Nicolaus Hahn, the founder of California's Hahn Family Wines and a pioneer of Monterey County's Santa Lucia Highlands wine region, died March 2 at his home in Zurich, Switzerland. He was 81.
You can't tell the story of Santa Lucia Highlands without Hahn. In 1979, Nicolaus, or Nicky as he liked to be called, and his wife Gaby purchased a former horse and cattle ranch in the hills above California's Salinas Valley, an area that was known for its agriculture but not its grapegrowing.
Both the winery and region's reputation swelled over the next four decades, thanks in part to Hahn, who championed the area as a unique winemaking region. During the 1980s and '90s, growers like Caymus Vineyards' Wagner family, the Talbotts and the McIntyres recognized the potential, and were followed by resident farming families like the Pisonis and the Franscionis, whose vineyards have garnered much of the acclaim Santa Lucia Highlands has seen in recent years.

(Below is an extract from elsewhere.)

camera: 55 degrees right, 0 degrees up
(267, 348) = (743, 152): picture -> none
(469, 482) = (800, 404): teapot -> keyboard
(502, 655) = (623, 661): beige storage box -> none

Hahn was instrumental in gathering his growing group of vintner neighbors and achieving appellation status for the region in 1991. The family business has grown to owning and farming 650 vineyards within Santa Lucia Highlands—10 percent of the total planted acreage in the region. The Hahns also own and farm two vineyards in Arroyo Seco in southern Monterey County.
Hahn was born in 1936 in Switzerland. His father, a Jewish banker from Frankfurt, Germany, had moved there to escape the Nazis. Nicky spent his childhood moving through England, Spain, Portugal, Cuba and Los Angeles. He attended grade school in New York, high school in Switzerland and university in Munich, where he studied economics and met Gaby.

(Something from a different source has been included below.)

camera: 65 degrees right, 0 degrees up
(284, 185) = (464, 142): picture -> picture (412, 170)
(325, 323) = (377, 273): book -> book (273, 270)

"I like to say that he's lived 10 lifetimes in the span of one," said Hahn's son Philip. Nicky was a successful businessman in Paris and New York, as well as chairman of an international computer software company in London, before his travels led him to Monterey County.
"He went searching for land with the intent of pioneering," said Philip. "He was trying to find something that had never been done before." Included on the property Hahn purchased was a vineyard that was planted to Cabernet Sauvignon. Over the next few years, he began buying farmland and converting it to vineyards.
After several years of making just Cabernet, Hahn concluded that the grape was not well suited for the cool and windy region. In the late 1990s and early 2000s, he risked it all, replanting their 650 acres to Pinot Noir and Chardonnay.
The tall and lanky Hahn was ambitious beyond his foray in wine. Hahn split his time between Monterey and Switzerland, as well as at a 50,000-acre wildlife preserve in Kenya he owned, where he worked on saving wildlife and strengthening the local economy.
"My father left me with one indelible lesson: There are many dreamers, but it is not enough to dream. We must also do," said Philip. "He built something truly meaningful, and I'm proud to carry on his legacy." Philip has been the chairman of the family business since 2007.
Hahn is survived by his wife, Gaby Hahn, and his two children, Philip Hahn and Caroline Hahn.